Stored data:
——————————

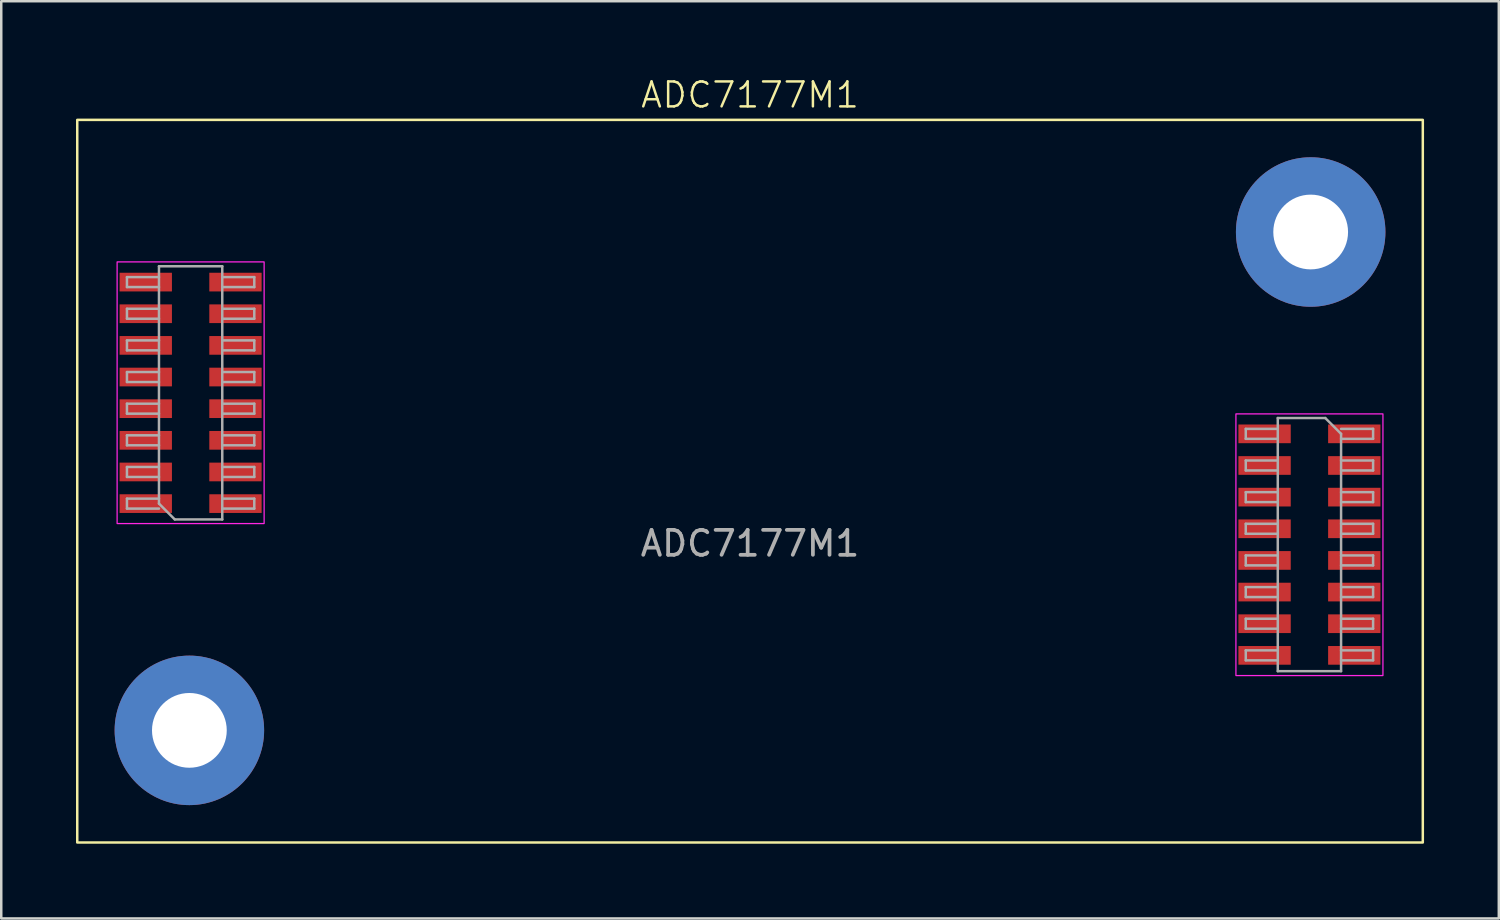
<source format=kicad_pcb>
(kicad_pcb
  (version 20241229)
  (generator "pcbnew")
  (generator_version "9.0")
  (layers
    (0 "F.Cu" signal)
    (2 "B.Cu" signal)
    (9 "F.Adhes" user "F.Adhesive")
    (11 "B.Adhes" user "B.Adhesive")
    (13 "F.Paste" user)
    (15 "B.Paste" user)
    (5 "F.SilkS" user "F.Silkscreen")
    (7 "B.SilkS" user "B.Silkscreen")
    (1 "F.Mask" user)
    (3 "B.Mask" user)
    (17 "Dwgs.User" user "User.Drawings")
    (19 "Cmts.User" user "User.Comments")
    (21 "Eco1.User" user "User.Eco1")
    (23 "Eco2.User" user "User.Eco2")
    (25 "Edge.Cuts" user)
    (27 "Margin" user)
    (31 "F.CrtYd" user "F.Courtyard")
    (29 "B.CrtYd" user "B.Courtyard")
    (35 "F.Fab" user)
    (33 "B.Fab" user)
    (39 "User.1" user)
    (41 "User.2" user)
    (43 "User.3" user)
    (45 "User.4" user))
  (footprint "ADC7177M1"
    (layer "F.Cu")
    (at 27.05 16.261)
    (property "Reference" "ADC7177M1" (at 0 -15.5 0) (unlocked yes) (layer "F.SilkS") (effects (font (size 1 1) (thickness 0.1))))
    (attr smd)
    (fp_rect (start -27 -14.5) (end 27 14.5) (stroke (width 0.1) (type default)) (fill no) (layer "F.SilkS"))
    (fp_rect (start -25.4 -8.8) (end -19.5 1.7) (stroke (width 0.05) (type default)) (fill no) (layer "F.CrtYd"))
    (fp_rect (start 19.5 -2.7) (end 25.4 7.8) (stroke (width 0.05) (type default)) (fill no) (layer "F.CrtYd"))
    (fp_line (start -25.005 -8.19) (end -23.72 -8.19) (stroke (width 0.1) (type solid)) (layer "F.Fab"))
    (fp_line (start -25.005 -7.79) (end -25.005 -8.19) (stroke (width 0.1) (type solid)) (layer "F.Fab"))
    (fp_line (start -25.005 -6.92) (end -23.72 -6.92) (stroke (width 0.1) (type solid)) (layer "F.Fab"))
    (fp_line (start -25.005 -6.52) (end -25.005 -6.92) (stroke (width 0.1) (type solid)) (layer "F.Fab"))
    (fp_line (start -25.005 -5.65) (end -23.72 -5.65) (stroke (width 0.1) (type solid)) (layer "F.Fab"))
    (fp_line (start -25.005 -5.25) (end -25.005 -5.65) (stroke (width 0.1) (type solid)) (layer "F.Fab"))
    (fp_line (start -25.005 -4.38) (end -23.72 -4.38) (stroke (width 0.1) (type solid)) (layer "F.Fab"))
    (fp_line (start -25.005 -3.98) (end -25.005 -4.38) (stroke (width 0.1) (type solid)) (layer "F.Fab"))
    (fp_line (start -25.005 -3.11) (end -23.72 -3.11) (stroke (width 0.1) (type solid)) (layer "F.Fab"))
    (fp_line (start -25.005 -2.71) (end -25.005 -3.11) (stroke (width 0.1) (type solid)) (layer "F.Fab"))
    (fp_line (start -25.005 -1.84) (end -23.72 -1.84) (stroke (width 0.1) (type solid)) (layer "F.Fab"))
    (fp_line (start -25.005 -1.44) (end -25.005 -1.84) (stroke (width 0.1) (type solid)) (layer "F.Fab"))
    (fp_line (start -25.005 -0.57) (end -23.72 -0.57) (stroke (width 0.1) (type solid)) (layer "F.Fab"))
    (fp_line (start -25.005 -0.17) (end -25.005 -0.57) (stroke (width 0.1) (type solid)) (layer "F.Fab"))
    (fp_line (start -25.005 0.7) (end -23.72 0.7) (stroke (width 0.1) (type solid)) (layer "F.Fab"))
    (fp_line (start -25.005 1.1) (end -25.005 0.7) (stroke (width 0.1) (type solid)) (layer "F.Fab"))
    (fp_line (start -23.72 -8.625) (end -21.18 -8.625) (stroke (width 0.1) (type solid)) (layer "F.Fab"))
    (fp_line (start -23.72 -7.79) (end -25.005 -7.79) (stroke (width 0.1) (type solid)) (layer "F.Fab"))
    (fp_line (start -23.72 -6.52) (end -25.005 -6.52) (stroke (width 0.1) (type solid)) (layer "F.Fab"))
    (fp_line (start -23.72 -5.25) (end -25.005 -5.25) (stroke (width 0.1) (type solid)) (layer "F.Fab"))
    (fp_line (start -23.72 -3.98) (end -25.005 -3.98) (stroke (width 0.1) (type solid)) (layer "F.Fab"))
    (fp_line (start -23.72 -2.71) (end -25.005 -2.71) (stroke (width 0.1) (type solid)) (layer "F.Fab"))
    (fp_line (start -23.72 -1.44) (end -25.005 -1.44) (stroke (width 0.1) (type solid)) (layer "F.Fab"))
    (fp_line (start -23.72 -0.17) (end -25.005 -0.17) (stroke (width 0.1) (type solid)) (layer "F.Fab"))
    (fp_line (start -23.72 0.9) (end -23.72 -8.625) (stroke (width 0.1) (type solid)) (layer "F.Fab"))
    (fp_line (start -23.72 1.1) (end -25.005 1.1) (stroke (width 0.1) (type solid)) (layer "F.Fab"))
    (fp_line (start -23.085 1.535) (end -23.72 0.9) (stroke (width 0.1) (type solid)) (layer "F.Fab"))
    (fp_line (start -21.18 -8.625) (end -21.18 1.535) (stroke (width 0.1) (type solid)) (layer "F.Fab"))
    (fp_line (start -21.18 -8.19) (end -19.895 -8.19) (stroke (width 0.1) (type solid)) (layer "F.Fab"))
    (fp_line (start -21.18 -6.92) (end -19.895 -6.92) (stroke (width 0.1) (type solid)) (layer "F.Fab"))
    (fp_line (start -21.18 -5.65) (end -19.895 -5.65) (stroke (width 0.1) (type solid)) (layer "F.Fab"))
    (fp_line (start -21.18 -4.38) (end -19.895 -4.38) (stroke (width 0.1) (type solid)) (layer "F.Fab"))
    (fp_line (start -21.18 -3.11) (end -19.895 -3.11) (stroke (width 0.1) (type solid)) (layer "F.Fab"))
    (fp_line (start -21.18 -1.84) (end -19.895 -1.84) (stroke (width 0.1) (type solid)) (layer "F.Fab"))
    (fp_line (start -21.18 -0.57) (end -19.895 -0.57) (stroke (width 0.1) (type solid)) (layer "F.Fab"))
    (fp_line (start -21.18 0.7) (end -19.895 0.7) (stroke (width 0.1) (type solid)) (layer "F.Fab"))
    (fp_line (start -21.18 1.535) (end -23.085 1.535) (stroke (width 0.1) (type solid)) (layer "F.Fab"))
    (fp_line (start -19.895 -8.19) (end -19.895 -7.79) (stroke (width 0.1) (type solid)) (layer "F.Fab"))
    (fp_line (start -19.895 -7.79) (end -21.18 -7.79) (stroke (width 0.1) (type solid)) (layer "F.Fab"))
    (fp_line (start -19.895 -6.92) (end -19.895 -6.52) (stroke (width 0.1) (type solid)) (layer "F.Fab"))
    (fp_line (start -19.895 -6.52) (end -21.18 -6.52) (stroke (width 0.1) (type solid)) (layer "F.Fab"))
    (fp_line (start -19.895 -5.65) (end -19.895 -5.25) (stroke (width 0.1) (type solid)) (layer "F.Fab"))
    (fp_line (start -19.895 -5.25) (end -21.18 -5.25) (stroke (width 0.1) (type solid)) (layer "F.Fab"))
    (fp_line (start -19.895 -4.38) (end -19.895 -3.98) (stroke (width 0.1) (type solid)) (layer "F.Fab"))
    (fp_line (start -19.895 -3.98) (end -21.18 -3.98) (stroke (width 0.1) (type solid)) (layer "F.Fab"))
    (fp_line (start -19.895 -3.11) (end -19.895 -2.71) (stroke (width 0.1) (type solid)) (layer "F.Fab"))
    (fp_line (start -19.895 -2.71) (end -21.18 -2.71) (stroke (width 0.1) (type solid)) (layer "F.Fab"))
    (fp_line (start -19.895 -1.84) (end -19.895 -1.44) (stroke (width 0.1) (type solid)) (layer "F.Fab"))
    (fp_line (start -19.895 -1.44) (end -21.18 -1.44) (stroke (width 0.1) (type solid)) (layer "F.Fab"))
    (fp_line (start -19.895 -0.57) (end -19.895 -0.17) (stroke (width 0.1) (type solid)) (layer "F.Fab"))
    (fp_line (start -19.895 -0.17) (end -21.18 -0.17) (stroke (width 0.1) (type solid)) (layer "F.Fab"))
    (fp_line (start -19.895 0.7) (end -19.895 1.1) (stroke (width 0.1) (type solid)) (layer "F.Fab"))
    (fp_line (start -19.895 1.1) (end -21.18 1.1) (stroke (width 0.1) (type solid)) (layer "F.Fab"))
    (fp_line (start 19.895 -2.1) (end 21.18 -2.1) (stroke (width 0.1) (type solid)) (layer "F.Fab"))
    (fp_line (start 19.895 -1.7) (end 19.895 -2.1) (stroke (width 0.1) (type solid)) (layer "F.Fab"))
    (fp_line (start 19.895 -0.83) (end 21.18 -0.83) (stroke (width 0.1) (type solid)) (layer "F.Fab"))
    (fp_line (start 19.895 -0.43) (end 19.895 -0.83) (stroke (width 0.1) (type solid)) (layer "F.Fab"))
    (fp_line (start 19.895 0.44) (end 21.18 0.44) (stroke (width 0.1) (type solid)) (layer "F.Fab"))
    (fp_line (start 19.895 0.84) (end 19.895 0.44) (stroke (width 0.1) (type solid)) (layer "F.Fab"))
    (fp_line (start 19.895 1.71) (end 21.18 1.71) (stroke (width 0.1) (type solid)) (layer "F.Fab"))
    (fp_line (start 19.895 2.11) (end 19.895 1.71) (stroke (width 0.1) (type solid)) (layer "F.Fab"))
    (fp_line (start 19.895 2.98) (end 21.18 2.98) (stroke (width 0.1) (type solid)) (layer "F.Fab"))
    (fp_line (start 19.895 3.38) (end 19.895 2.98) (stroke (width 0.1) (type solid)) (layer "F.Fab"))
    (fp_line (start 19.895 4.25) (end 21.18 4.25) (stroke (width 0.1) (type solid)) (layer "F.Fab"))
    (fp_line (start 19.895 4.65) (end 19.895 4.25) (stroke (width 0.1) (type solid)) (layer "F.Fab"))
    (fp_line (start 19.895 5.52) (end 21.18 5.52) (stroke (width 0.1) (type solid)) (layer "F.Fab"))
    (fp_line (start 19.895 5.92) (end 19.895 5.52) (stroke (width 0.1) (type solid)) (layer "F.Fab"))
    (fp_line (start 19.895 6.79) (end 21.18 6.79) (stroke (width 0.1) (type solid)) (layer "F.Fab"))
    (fp_line (start 19.895 7.19) (end 19.895 6.79) (stroke (width 0.1) (type solid)) (layer "F.Fab"))
    (fp_line (start 21.18 -2.535) (end 23.085 -2.535) (stroke (width 0.1) (type solid)) (layer "F.Fab"))
    (fp_line (start 21.18 -1.7) (end 19.895 -1.7) (stroke (width 0.1) (type solid)) (layer "F.Fab"))
    (fp_line (start 21.18 -0.43) (end 19.895 -0.43) (stroke (width 0.1) (type solid)) (layer "F.Fab"))
    (fp_line (start 21.18 0.84) (end 19.895 0.84) (stroke (width 0.1) (type solid)) (layer "F.Fab"))
    (fp_line (start 21.18 2.11) (end 19.895 2.11) (stroke (width 0.1) (type solid)) (layer "F.Fab"))
    (fp_line (start 21.18 3.38) (end 19.895 3.38) (stroke (width 0.1) (type solid)) (layer "F.Fab"))
    (fp_line (start 21.18 4.65) (end 19.895 4.65) (stroke (width 0.1) (type solid)) (layer "F.Fab"))
    (fp_line (start 21.18 5.92) (end 19.895 5.92) (stroke (width 0.1) (type solid)) (layer "F.Fab"))
    (fp_line (start 21.18 7.19) (end 19.895 7.19) (stroke (width 0.1) (type solid)) (layer "F.Fab"))
    (fp_line (start 21.18 7.625) (end 21.18 -2.535) (stroke (width 0.1) (type solid)) (layer "F.Fab"))
    (fp_line (start 23.085 -2.535) (end 23.72 -1.9) (stroke (width 0.1) (type solid)) (layer "F.Fab"))
    (fp_line (start 23.72 -2.1) (end 25.005 -2.1) (stroke (width 0.1) (type solid)) (layer "F.Fab"))
    (fp_line (start 23.72 -1.9) (end 23.72 7.625) (stroke (width 0.1) (type solid)) (layer "F.Fab"))
    (fp_line (start 23.72 -0.83) (end 25.005 -0.83) (stroke (width 0.1) (type solid)) (layer "F.Fab"))
    (fp_line (start 23.72 0.44) (end 25.005 0.44) (stroke (width 0.1) (type solid)) (layer "F.Fab"))
    (fp_line (start 23.72 1.71) (end 25.005 1.71) (stroke (width 0.1) (type solid)) (layer "F.Fab"))
    (fp_line (start 23.72 2.98) (end 25.005 2.98) (stroke (width 0.1) (type solid)) (layer "F.Fab"))
    (fp_line (start 23.72 4.25) (end 25.005 4.25) (stroke (width 0.1) (type solid)) (layer "F.Fab"))
    (fp_line (start 23.72 5.52) (end 25.005 5.52) (stroke (width 0.1) (type solid)) (layer "F.Fab"))
    (fp_line (start 23.72 6.79) (end 25.005 6.79) (stroke (width 0.1) (type solid)) (layer "F.Fab"))
    (fp_line (start 23.72 7.625) (end 21.18 7.625) (stroke (width 0.1) (type solid)) (layer "F.Fab"))
    (fp_line (start 25.005 -2.1) (end 25.005 -1.7) (stroke (width 0.1) (type solid)) (layer "F.Fab"))
    (fp_line (start 25.005 -1.7) (end 23.72 -1.7) (stroke (width 0.1) (type solid)) (layer "F.Fab"))
    (fp_line (start 25.005 -0.83) (end 25.005 -0.43) (stroke (width 0.1) (type solid)) (layer "F.Fab"))
    (fp_line (start 25.005 -0.43) (end 23.72 -0.43) (stroke (width 0.1) (type solid)) (layer "F.Fab"))
    (fp_line (start 25.005 0.44) (end 25.005 0.84) (stroke (width 0.1) (type solid)) (layer "F.Fab"))
    (fp_line (start 25.005 0.84) (end 23.72 0.84) (stroke (width 0.1) (type solid)) (layer "F.Fab"))
    (fp_line (start 25.005 1.71) (end 25.005 2.11) (stroke (width 0.1) (type solid)) (layer "F.Fab"))
    (fp_line (start 25.005 2.11) (end 23.72 2.11) (stroke (width 0.1) (type solid)) (layer "F.Fab"))
    (fp_line (start 25.005 2.98) (end 25.005 3.38) (stroke (width 0.1) (type solid)) (layer "F.Fab"))
    (fp_line (start 25.005 3.38) (end 23.72 3.38) (stroke (width 0.1) (type solid)) (layer "F.Fab"))
    (fp_line (start 25.005 4.25) (end 25.005 4.65) (stroke (width 0.1) (type solid)) (layer "F.Fab"))
    (fp_line (start 25.005 4.65) (end 23.72 4.65) (stroke (width 0.1) (type solid)) (layer "F.Fab"))
    (fp_line (start 25.005 5.52) (end 25.005 5.92) (stroke (width 0.1) (type solid)) (layer "F.Fab"))
    (fp_line (start 25.005 5.92) (end 23.72 5.92) (stroke (width 0.1) (type solid)) (layer "F.Fab"))
    (fp_line (start 25.005 6.79) (end 25.005 7.19) (stroke (width 0.1) (type solid)) (layer "F.Fab"))
    (fp_line (start 25.005 7.19) (end 23.72 7.19) (stroke (width 0.1) (type solid)) (layer "F.Fab"))
    (fp_text user "${REFERENCE}" (at 0 2.5 0) (unlocked yes) (layer "F.Fab") (effects (font (size 1 1) (thickness 0.15))))
    (pad "" thru_hole circle (at -22.5 10) (size 6 6) (drill 3) (layers "*.Cu" "*.Mask"))
    (pad "" thru_hole circle (at 22.5 -10) (size 6 6) (drill 3) (layers "*.Cu" "*.Mask"))
    (pad "A1" smd rect (at -24.25 0.9 180) (size 2.1 0.75) (layers "F.Cu" "F.Mask" "F.Paste"))
    (pad "A2" smd rect (at -20.65 0.9 180) (size 2.1 0.75) (layers "F.Cu" "F.Mask" "F.Paste"))
    (pad "A3" smd rect (at -24.25 -0.37 180) (size 2.1 0.75) (layers "F.Cu" "F.Mask" "F.Paste"))
    (pad "A4" smd rect (at -20.65 -0.37 180) (size 2.1 0.75) (layers "F.Cu" "F.Mask" "F.Paste"))
    (pad "A5" smd rect (at -24.25 -1.64 180) (size 2.1 0.75) (layers "F.Cu" "F.Mask" "F.Paste"))
    (pad "A6" smd rect (at -20.65 -1.64 180) (size 2.1 0.75) (layers "F.Cu" "F.Mask" "F.Paste"))
    (pad "A7" smd rect (at -24.25 -2.91 180) (size 2.1 0.75) (layers "F.Cu" "F.Mask" "F.Paste"))
    (pad "A8" smd rect (at -20.65 -2.91 180) (size 2.1 0.75) (layers "F.Cu" "F.Mask" "F.Paste"))
    (pad "A9" smd rect (at -24.25 -4.18 180) (size 2.1 0.75) (layers "F.Cu" "F.Mask" "F.Paste"))
    (pad "A10" smd rect (at -20.65 -4.18 180) (size 2.1 0.75) (layers "F.Cu" "F.Mask" "F.Paste"))
    (pad "A11" smd rect (at -24.25 -5.45 180) (size 2.1 0.75) (layers "F.Cu" "F.Mask" "F.Paste"))
    (pad "A11" smd rect (at 24.25 4.45) (size 2.1 0.75) (layers "F.Cu" "F.Mask" "F.Paste"))
    (pad "A12" smd rect (at -20.65 -5.45 180) (size 2.1 0.75) (layers "F.Cu" "F.Mask" "F.Paste"))
    (pad "A13" smd rect (at -24.25 -6.72 180) (size 2.1 0.75) (layers "F.Cu" "F.Mask" "F.Paste"))
    (pad "A14" smd rect (at -20.65 -6.72 180) (size 2.1 0.75) (layers "F.Cu" "F.Mask" "F.Paste"))
    (pad "A15" smd rect (at -24.25 -7.99 180) (size 2.1 0.75) (layers "F.Cu" "F.Mask" "F.Paste"))
    (pad "A16" smd rect (at -20.65 -7.99 180) (size 2.1 0.75) (layers "F.Cu" "F.Mask" "F.Paste"))
    (pad "B1" smd rect (at 24.25 -1.9) (size 2.1 0.75) (layers "F.Cu" "F.Mask" "F.Paste"))
    (pad "B2" smd rect (at 20.65 -1.9) (size 2.1 0.75) (layers "F.Cu" "F.Mask" "F.Paste"))
    (pad "B3" smd rect (at 24.25 -0.63) (size 2.1 0.75) (layers "F.Cu" "F.Mask" "F.Paste"))
    (pad "B4" smd rect (at 20.65 -0.63) (size 2.1 0.75) (layers "F.Cu" "F.Mask" "F.Paste"))
    (pad "B5" smd rect (at 24.25 0.64) (size 2.1 0.75) (layers "F.Cu" "F.Mask" "F.Paste"))
    (pad "B6" smd rect (at 20.65 0.64) (size 2.1 0.75) (layers "F.Cu" "F.Mask" "F.Paste"))
    (pad "B7" smd rect (at 24.25 1.91) (size 2.1 0.75) (layers "F.Cu" "F.Mask" "F.Paste"))
    (pad "B8" smd rect (at 20.65 1.91) (size 2.1 0.75) (layers "F.Cu" "F.Mask" "F.Paste"))
    (pad "B9" smd rect (at 24.25 3.18) (size 2.1 0.75) (layers "F.Cu" "F.Mask" "F.Paste"))
    (pad "B10" smd rect (at 20.65 3.18) (size 2.1 0.75) (layers "F.Cu" "F.Mask" "F.Paste"))
    (pad "B12" smd rect (at 20.65 4.45) (size 2.1 0.75) (layers "F.Cu" "F.Mask" "F.Paste"))
    (pad "B13" smd rect (at 24.25 5.72) (size 2.1 0.75) (layers "F.Cu" "F.Mask" "F.Paste"))
    (pad "B14" smd rect (at 20.65 5.72) (size 2.1 0.75) (layers "F.Cu" "F.Mask" "F.Paste"))
    (pad "B15" smd rect (at 24.25 6.99) (size 2.1 0.75) (layers "F.Cu" "F.Mask" "F.Paste"))
    (pad "B16" smd rect (at 20.65 6.99) (size 2.1 0.75) (layers "F.Cu" "F.Mask" "F.Paste")))
  (gr_rect
    (start -3 -3)
    (end 57.1 33.81)
    (stroke (width 0.1) (type default))
    (fill no)
    (layer "Edge.Cuts")))
</source>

——————————

# Task details
Give back, unchanged, the line containing "(at 20.65 0.64)" and each line that comes after it in the entries above, ending with the last.

# Answer for the task
    (pad "B6" smd rect (at 20.65 0.64) (size 2.1 0.75) (layers "F.Cu" "F.Mask" "F.Paste"))
    (pad "B7" smd rect (at 24.25 1.91) (size 2.1 0.75) (layers "F.Cu" "F.Mask" "F.Paste"))
    (pad "B8" smd rect (at 20.65 1.91) (size 2.1 0.75) (layers "F.Cu" "F.Mask" "F.Paste"))
    (pad "B9" smd rect (at 24.25 3.18) (size 2.1 0.75) (layers "F.Cu" "F.Mask" "F.Paste"))
    (pad "B10" smd rect (at 20.65 3.18) (size 2.1 0.75) (layers "F.Cu" "F.Mask" "F.Paste"))
    (pad "B12" smd rect (at 20.65 4.45) (size 2.1 0.75) (layers "F.Cu" "F.Mask" "F.Paste"))
    (pad "B13" smd rect (at 24.25 5.72) (size 2.1 0.75) (layers "F.Cu" "F.Mask" "F.Paste"))
    (pad "B14" smd rect (at 20.65 5.72) (size 2.1 0.75) (layers "F.Cu" "F.Mask" "F.Paste"))
    (pad "B15" smd rect (at 24.25 6.99) (size 2.1 0.75) (layers "F.Cu" "F.Mask" "F.Paste"))
    (pad "B16" smd rect (at 20.65 6.99) (size 2.1 0.75) (layers "F.Cu" "F.Mask" "F.Paste")))
  (gr_rect
    (start -3 -3)
    (end 57.1 33.81)
    (stroke (width 0.1) (type default))
    (fill no)
    (layer "Edge.Cuts")))
</source>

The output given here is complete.